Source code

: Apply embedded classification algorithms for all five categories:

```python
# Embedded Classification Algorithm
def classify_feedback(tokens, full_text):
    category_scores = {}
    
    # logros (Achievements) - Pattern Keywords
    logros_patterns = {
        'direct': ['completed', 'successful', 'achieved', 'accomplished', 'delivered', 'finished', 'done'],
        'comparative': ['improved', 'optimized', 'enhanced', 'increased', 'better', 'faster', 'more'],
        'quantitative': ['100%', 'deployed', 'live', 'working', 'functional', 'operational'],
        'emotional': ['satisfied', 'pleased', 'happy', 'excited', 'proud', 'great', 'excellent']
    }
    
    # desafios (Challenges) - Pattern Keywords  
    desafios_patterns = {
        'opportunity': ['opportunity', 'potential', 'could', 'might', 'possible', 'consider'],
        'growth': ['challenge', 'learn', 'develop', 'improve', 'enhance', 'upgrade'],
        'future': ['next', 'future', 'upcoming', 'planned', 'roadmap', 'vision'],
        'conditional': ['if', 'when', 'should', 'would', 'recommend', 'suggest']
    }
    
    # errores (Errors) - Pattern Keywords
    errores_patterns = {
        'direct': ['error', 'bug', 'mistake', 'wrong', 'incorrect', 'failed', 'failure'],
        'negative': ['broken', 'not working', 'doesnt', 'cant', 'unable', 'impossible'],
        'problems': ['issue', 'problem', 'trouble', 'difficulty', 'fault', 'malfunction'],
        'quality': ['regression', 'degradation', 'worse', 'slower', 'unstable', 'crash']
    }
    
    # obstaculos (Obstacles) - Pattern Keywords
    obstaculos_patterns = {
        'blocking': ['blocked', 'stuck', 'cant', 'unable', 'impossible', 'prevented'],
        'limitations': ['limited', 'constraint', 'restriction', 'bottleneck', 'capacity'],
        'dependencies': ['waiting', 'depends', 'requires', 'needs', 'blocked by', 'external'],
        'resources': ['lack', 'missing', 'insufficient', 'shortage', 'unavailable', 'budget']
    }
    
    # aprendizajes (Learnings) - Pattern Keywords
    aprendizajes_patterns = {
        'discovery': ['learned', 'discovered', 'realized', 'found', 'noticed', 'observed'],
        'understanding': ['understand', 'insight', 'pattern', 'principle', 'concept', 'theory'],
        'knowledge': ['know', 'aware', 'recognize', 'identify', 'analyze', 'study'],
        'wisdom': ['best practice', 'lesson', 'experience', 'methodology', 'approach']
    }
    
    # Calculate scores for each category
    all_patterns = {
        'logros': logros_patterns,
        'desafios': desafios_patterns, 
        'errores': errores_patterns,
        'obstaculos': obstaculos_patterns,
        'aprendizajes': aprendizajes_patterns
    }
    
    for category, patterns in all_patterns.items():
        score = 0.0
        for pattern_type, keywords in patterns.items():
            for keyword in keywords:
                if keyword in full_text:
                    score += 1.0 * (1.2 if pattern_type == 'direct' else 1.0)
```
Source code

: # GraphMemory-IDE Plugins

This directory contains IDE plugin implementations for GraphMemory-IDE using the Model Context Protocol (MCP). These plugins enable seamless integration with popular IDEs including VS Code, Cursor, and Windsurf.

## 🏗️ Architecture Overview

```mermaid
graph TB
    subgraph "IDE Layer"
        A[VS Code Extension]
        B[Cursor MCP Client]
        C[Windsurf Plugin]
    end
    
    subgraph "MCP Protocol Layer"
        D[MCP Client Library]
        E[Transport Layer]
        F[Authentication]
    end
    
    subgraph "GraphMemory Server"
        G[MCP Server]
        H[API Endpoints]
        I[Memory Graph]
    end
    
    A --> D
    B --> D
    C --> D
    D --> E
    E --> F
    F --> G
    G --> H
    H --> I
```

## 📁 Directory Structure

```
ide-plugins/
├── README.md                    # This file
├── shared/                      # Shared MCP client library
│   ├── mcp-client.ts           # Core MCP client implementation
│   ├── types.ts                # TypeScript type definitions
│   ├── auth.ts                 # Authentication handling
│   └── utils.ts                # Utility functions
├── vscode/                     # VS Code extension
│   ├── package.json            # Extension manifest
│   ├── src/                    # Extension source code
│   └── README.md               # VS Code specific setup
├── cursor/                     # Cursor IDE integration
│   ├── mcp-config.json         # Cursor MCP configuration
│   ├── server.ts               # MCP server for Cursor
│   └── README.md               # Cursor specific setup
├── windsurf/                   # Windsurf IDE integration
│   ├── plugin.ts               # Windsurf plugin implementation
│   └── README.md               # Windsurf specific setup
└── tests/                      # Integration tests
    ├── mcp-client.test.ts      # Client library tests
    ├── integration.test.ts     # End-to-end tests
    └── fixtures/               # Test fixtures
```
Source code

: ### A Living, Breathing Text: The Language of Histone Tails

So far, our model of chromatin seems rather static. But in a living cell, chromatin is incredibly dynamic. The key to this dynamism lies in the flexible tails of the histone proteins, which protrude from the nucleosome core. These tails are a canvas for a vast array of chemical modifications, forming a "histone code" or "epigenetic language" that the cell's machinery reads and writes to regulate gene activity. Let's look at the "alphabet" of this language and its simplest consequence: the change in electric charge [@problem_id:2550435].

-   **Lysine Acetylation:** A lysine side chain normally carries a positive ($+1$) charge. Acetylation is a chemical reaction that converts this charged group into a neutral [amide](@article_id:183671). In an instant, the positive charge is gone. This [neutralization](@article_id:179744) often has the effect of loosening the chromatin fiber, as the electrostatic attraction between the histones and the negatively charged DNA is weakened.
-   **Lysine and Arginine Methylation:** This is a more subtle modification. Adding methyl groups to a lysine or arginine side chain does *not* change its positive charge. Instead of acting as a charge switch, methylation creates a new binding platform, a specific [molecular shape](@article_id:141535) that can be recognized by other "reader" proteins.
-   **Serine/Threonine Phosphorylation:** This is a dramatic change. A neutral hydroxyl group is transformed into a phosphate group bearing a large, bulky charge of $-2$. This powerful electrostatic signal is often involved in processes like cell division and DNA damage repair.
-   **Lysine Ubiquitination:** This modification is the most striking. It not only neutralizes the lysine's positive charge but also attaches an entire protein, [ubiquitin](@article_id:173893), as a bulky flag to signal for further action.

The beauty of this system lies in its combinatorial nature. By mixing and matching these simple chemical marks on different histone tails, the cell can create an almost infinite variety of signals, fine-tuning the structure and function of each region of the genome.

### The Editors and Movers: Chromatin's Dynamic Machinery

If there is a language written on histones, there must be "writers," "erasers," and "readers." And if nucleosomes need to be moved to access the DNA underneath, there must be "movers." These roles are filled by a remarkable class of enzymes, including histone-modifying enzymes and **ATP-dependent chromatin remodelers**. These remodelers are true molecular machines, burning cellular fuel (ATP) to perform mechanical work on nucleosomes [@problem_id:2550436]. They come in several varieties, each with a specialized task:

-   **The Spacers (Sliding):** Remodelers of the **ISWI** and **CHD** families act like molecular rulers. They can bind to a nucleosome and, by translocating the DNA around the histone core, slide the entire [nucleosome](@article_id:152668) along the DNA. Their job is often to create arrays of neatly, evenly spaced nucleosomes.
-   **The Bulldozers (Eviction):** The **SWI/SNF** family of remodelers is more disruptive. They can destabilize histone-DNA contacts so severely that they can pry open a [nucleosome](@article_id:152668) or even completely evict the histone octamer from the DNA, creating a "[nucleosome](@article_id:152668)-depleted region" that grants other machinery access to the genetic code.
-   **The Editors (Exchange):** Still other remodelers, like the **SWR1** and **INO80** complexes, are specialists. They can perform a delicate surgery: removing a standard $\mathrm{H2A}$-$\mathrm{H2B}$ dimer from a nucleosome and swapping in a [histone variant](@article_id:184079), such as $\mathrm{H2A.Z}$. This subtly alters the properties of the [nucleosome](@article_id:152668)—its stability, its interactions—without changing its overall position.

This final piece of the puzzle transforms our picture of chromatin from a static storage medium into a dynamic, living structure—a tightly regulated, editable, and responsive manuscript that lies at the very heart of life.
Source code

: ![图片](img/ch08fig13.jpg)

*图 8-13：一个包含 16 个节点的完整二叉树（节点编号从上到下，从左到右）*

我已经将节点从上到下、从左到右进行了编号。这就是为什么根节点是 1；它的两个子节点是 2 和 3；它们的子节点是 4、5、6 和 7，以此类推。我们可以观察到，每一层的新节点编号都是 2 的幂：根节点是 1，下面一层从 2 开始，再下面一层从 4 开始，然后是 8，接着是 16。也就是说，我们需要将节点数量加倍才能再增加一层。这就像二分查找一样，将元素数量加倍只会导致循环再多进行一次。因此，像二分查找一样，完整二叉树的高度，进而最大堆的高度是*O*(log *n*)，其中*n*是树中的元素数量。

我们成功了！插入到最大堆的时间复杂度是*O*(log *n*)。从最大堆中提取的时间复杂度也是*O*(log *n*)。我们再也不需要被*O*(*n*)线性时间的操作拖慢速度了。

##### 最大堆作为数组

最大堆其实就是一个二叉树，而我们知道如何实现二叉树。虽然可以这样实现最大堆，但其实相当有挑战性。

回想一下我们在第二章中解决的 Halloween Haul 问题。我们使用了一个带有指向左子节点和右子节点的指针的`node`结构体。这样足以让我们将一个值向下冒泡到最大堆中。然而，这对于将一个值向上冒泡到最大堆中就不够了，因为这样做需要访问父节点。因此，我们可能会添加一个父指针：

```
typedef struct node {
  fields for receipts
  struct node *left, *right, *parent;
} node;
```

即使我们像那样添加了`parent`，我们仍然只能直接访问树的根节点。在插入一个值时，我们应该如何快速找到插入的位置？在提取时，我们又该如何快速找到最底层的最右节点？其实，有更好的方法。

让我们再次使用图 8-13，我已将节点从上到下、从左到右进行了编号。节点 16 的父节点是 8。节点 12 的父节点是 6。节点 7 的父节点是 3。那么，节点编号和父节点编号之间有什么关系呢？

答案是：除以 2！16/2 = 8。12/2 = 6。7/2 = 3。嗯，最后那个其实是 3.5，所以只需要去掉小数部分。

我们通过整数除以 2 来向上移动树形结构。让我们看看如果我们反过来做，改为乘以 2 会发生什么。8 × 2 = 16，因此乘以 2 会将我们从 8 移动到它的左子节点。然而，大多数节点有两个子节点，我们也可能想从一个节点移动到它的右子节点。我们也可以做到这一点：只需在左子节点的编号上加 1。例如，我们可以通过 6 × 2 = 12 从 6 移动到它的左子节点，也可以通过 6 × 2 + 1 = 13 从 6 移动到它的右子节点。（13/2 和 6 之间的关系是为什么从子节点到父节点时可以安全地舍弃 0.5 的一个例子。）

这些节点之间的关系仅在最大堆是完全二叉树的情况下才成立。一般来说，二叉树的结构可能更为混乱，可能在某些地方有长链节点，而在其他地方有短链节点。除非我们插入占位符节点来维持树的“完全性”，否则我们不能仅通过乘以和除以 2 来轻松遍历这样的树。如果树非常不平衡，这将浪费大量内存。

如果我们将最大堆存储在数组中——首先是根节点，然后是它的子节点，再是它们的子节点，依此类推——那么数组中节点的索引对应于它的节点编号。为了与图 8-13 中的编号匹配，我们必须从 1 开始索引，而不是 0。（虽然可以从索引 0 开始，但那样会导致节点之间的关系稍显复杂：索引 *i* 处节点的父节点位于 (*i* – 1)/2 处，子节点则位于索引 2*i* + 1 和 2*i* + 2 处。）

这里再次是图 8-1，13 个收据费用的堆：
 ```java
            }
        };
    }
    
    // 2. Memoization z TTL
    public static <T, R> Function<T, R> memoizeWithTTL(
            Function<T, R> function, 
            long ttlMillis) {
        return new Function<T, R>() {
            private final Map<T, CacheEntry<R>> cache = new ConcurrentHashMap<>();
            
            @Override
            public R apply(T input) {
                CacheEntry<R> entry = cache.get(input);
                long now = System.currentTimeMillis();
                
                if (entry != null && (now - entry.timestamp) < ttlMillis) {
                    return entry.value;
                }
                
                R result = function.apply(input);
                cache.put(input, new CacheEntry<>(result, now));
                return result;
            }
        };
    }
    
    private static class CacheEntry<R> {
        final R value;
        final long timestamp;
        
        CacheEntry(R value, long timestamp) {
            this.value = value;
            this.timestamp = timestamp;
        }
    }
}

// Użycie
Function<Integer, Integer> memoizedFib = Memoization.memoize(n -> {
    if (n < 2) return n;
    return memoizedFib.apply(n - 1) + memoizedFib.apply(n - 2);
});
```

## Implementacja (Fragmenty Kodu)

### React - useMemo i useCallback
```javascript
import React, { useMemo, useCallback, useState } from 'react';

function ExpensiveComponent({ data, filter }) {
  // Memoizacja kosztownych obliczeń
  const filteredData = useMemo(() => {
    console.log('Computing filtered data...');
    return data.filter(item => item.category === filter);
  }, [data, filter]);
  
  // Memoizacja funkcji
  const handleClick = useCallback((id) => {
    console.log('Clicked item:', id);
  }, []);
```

▶ _BRIEF_: Show all lines above that contain "unable".

▶ _RESULT_:
        'negative': ['broken', 'not working', 'doesnt', 'cant', 'unable', 'impossible'],
        'blocking': ['blocked', 'stuck', 'cant', 'unable', 'impossible', 'prevented'],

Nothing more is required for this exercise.